Visualization of our self-correction flow matching progress across training iterations, using the DynamicFace sequence from the Nvidia Monocular dataset. Each row shows results at different training iterations: 300 (top row), 1000 (second row), 5000 (third row), and 7000 (bottom row). The columns present: Left column (I1): Ground truth image at time t1. Middle column (I1warped): Ground truth image from t1 warped using our predicted flow field F, demonstrating how content transforms to match the target frame. Right column (I2): Ground truth image at time t2, serving as the reference for evaluating warping accuracy. As training progresses, I1warped increasingly aligns with I2, demonstrating that our self-correction flow matching effectively learns to model dynamic scene motion without requiring external motion guidances.

Qualitative comparison on all scenes from the Nvidia Monocular dataset.

More qualitative comparisons from the Nerfies-HyperNeRF dataset.
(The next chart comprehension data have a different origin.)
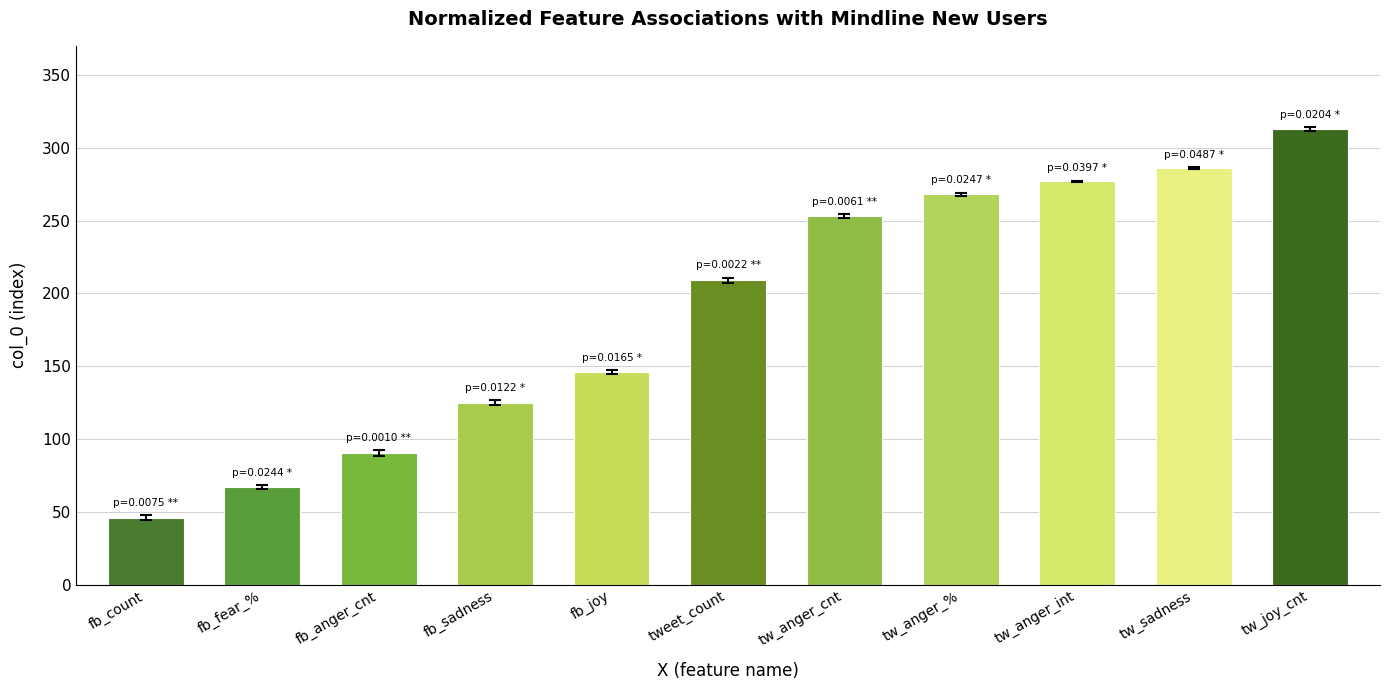

Approximately how many times larger is the value at tw_sadness compared to tw_joy_cnt?

0.9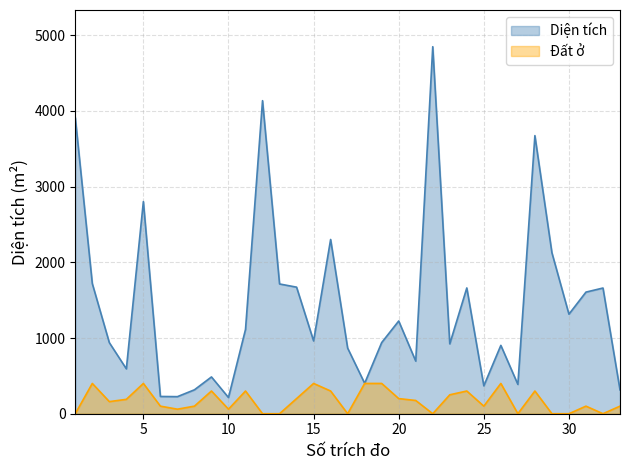

Which series changed the most between 3 and 27?

Diện tích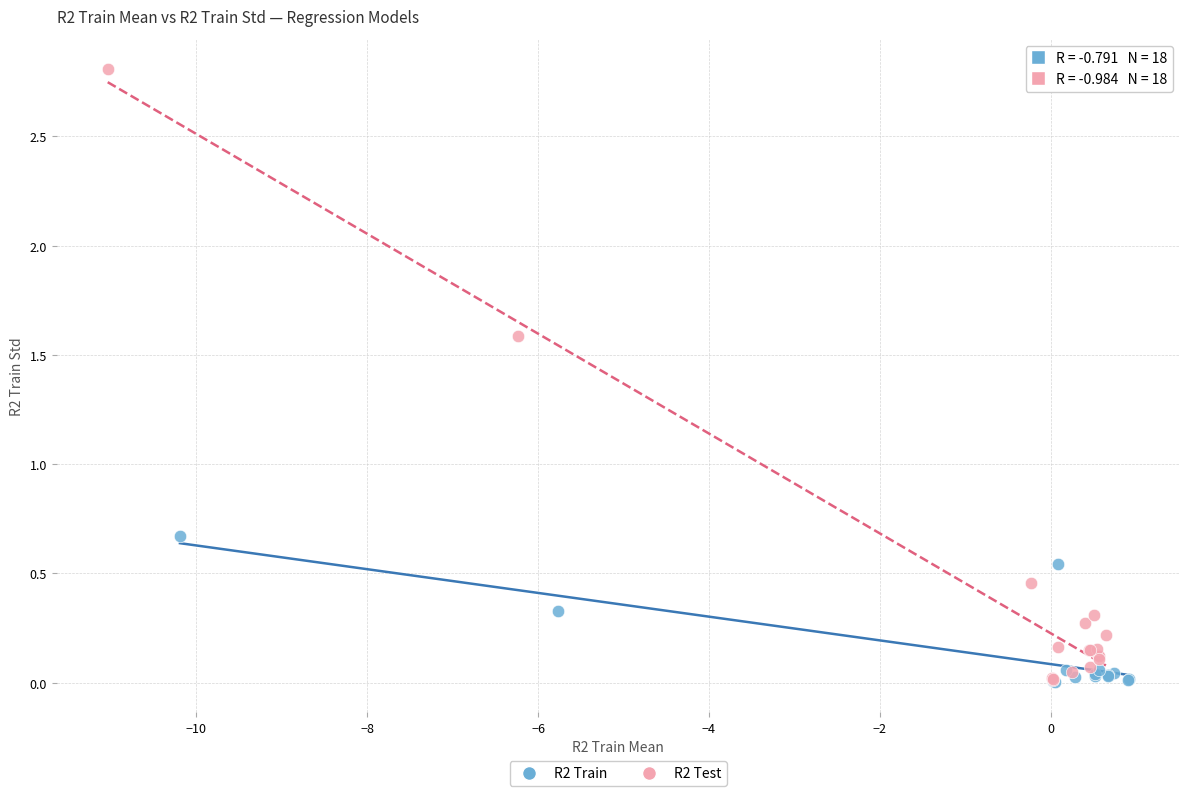

Which series contains the highest Y value?

R2 Test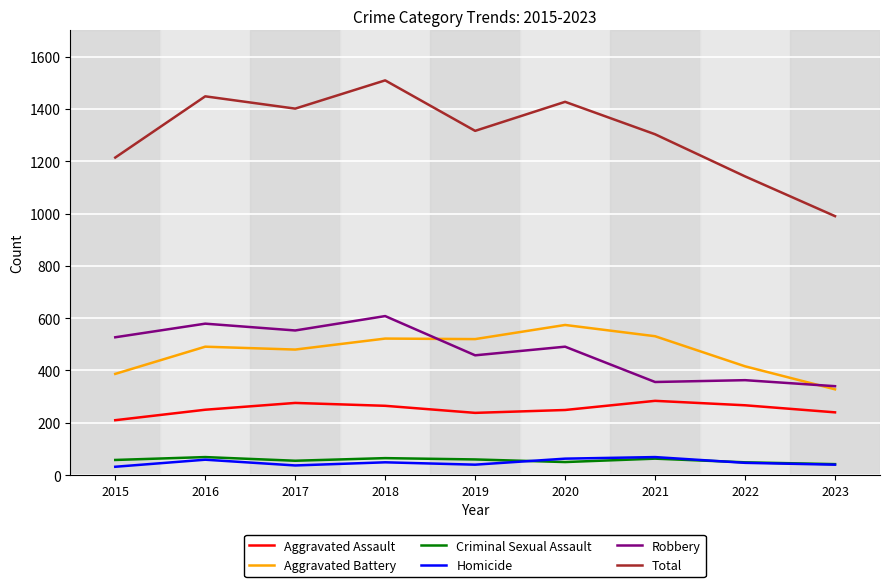

What is the minimum value shown in the chart?

32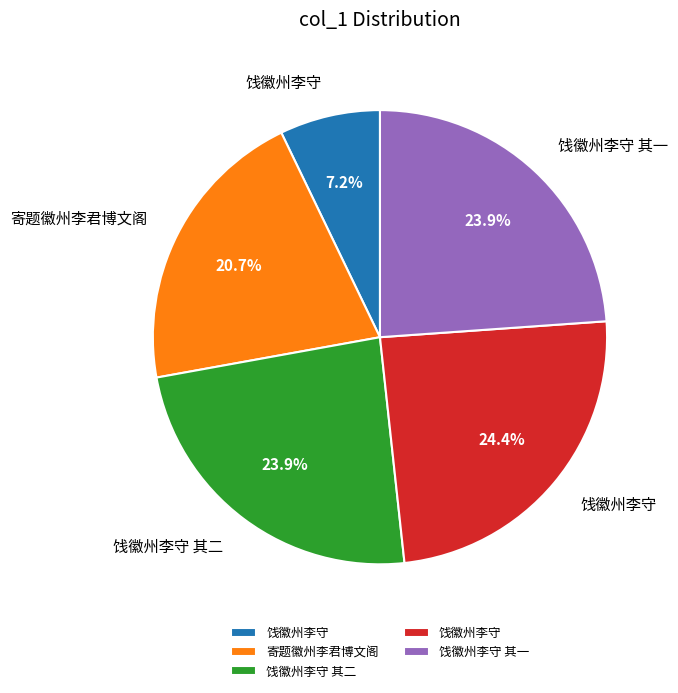

Does any single category account for the majority?

No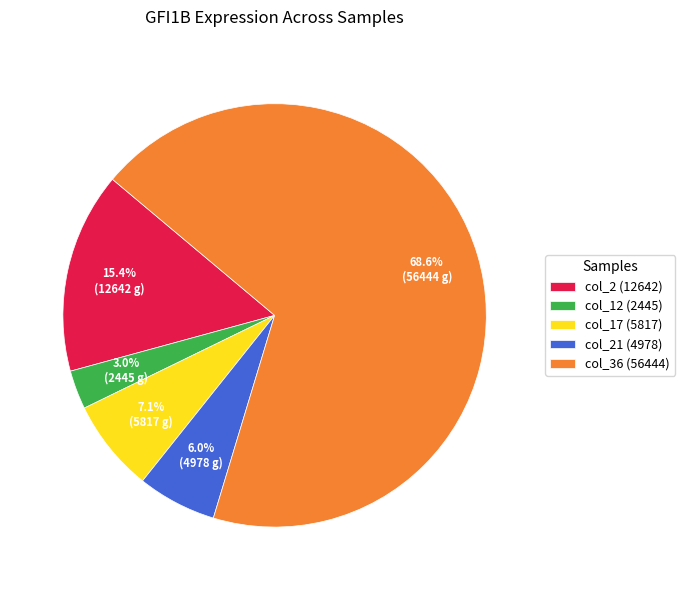

Does col_36 (56444) account for over 50% of the chart?

Yes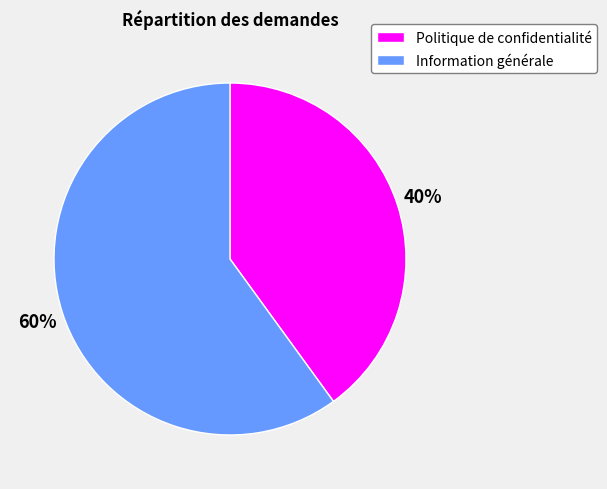

Does Information générale account for over 50% of the chart?

Yes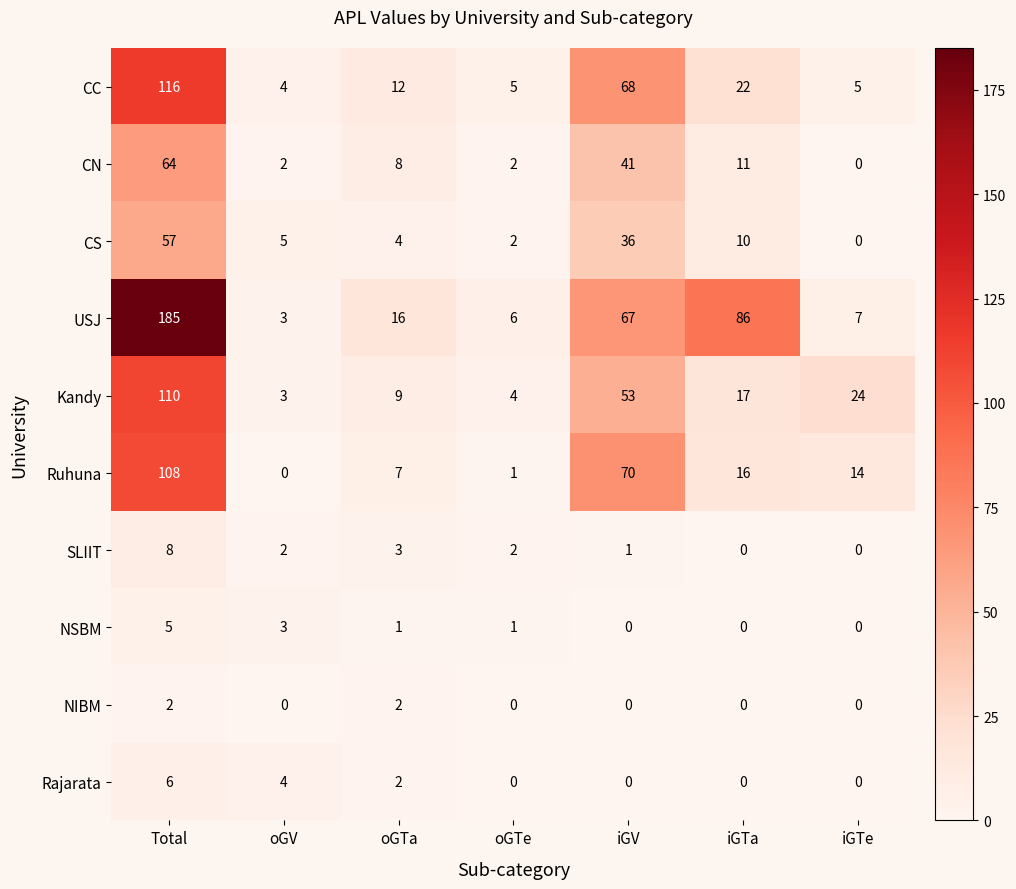

Rank the series by their maximum value, from lowest to highest.

NIBM, NSBM, Rajarata, SLIIT, CS, CN, Ruhuna, Kandy, CC, USJ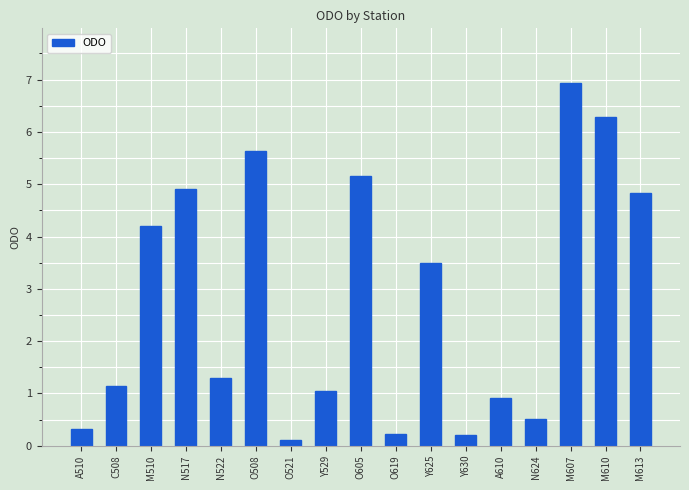

Are the bars grouped side by side (vs. stacked)?

No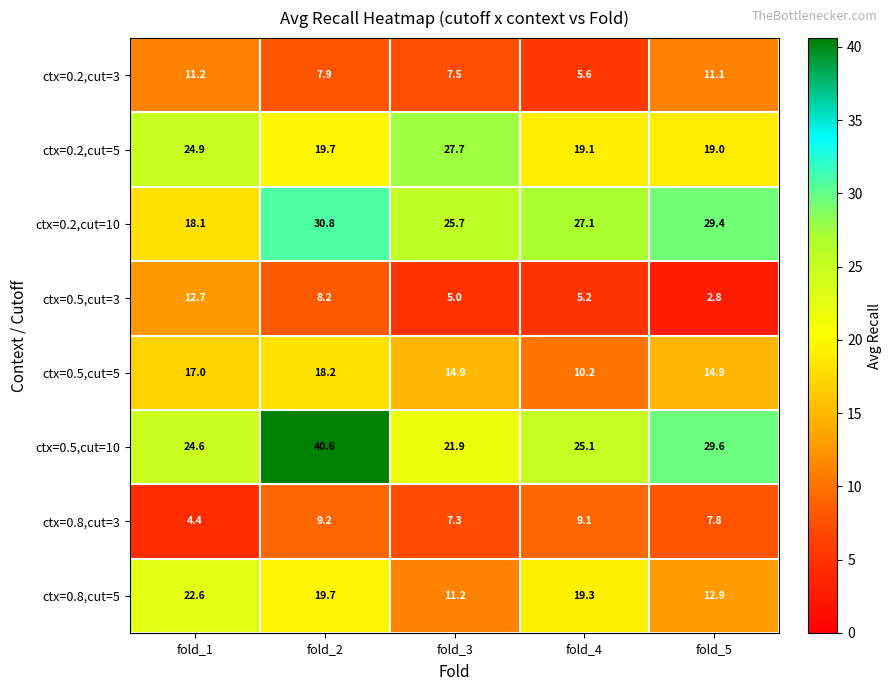

At which label does ctx=0.5,cut=3 first exceed 5?

fold_1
Novel time synthesis results with trajectory visualization across different dynamic scenes. Each column shows a different dataset: Nvidia-Playground, Nvidia-Umbrella, Nvidia-Skating, Hypernerf-broom, and Hypernerf-banana. The yellow boxes highlight dynamic/static regions with our tracked trajectories visualized using the Deform-GS approach. Rows represent different timesteps with fixed camera positions, demonstrating how our method correctly models temporal scene evolution. Note how static background elements remain perfectly stable across frames while dynamic components exhibit physically plausible motion paths. The Playground scene (leftmost column) particularly demonstrates our method's capability to preserve fine structures like blue ribbons during motion, which are typically challenging to reconstruct accurately.



Video Results

Dynamic scene reconstruction results. We present reconstruction results on various scenes, including everyday activities and dynamic scenarios.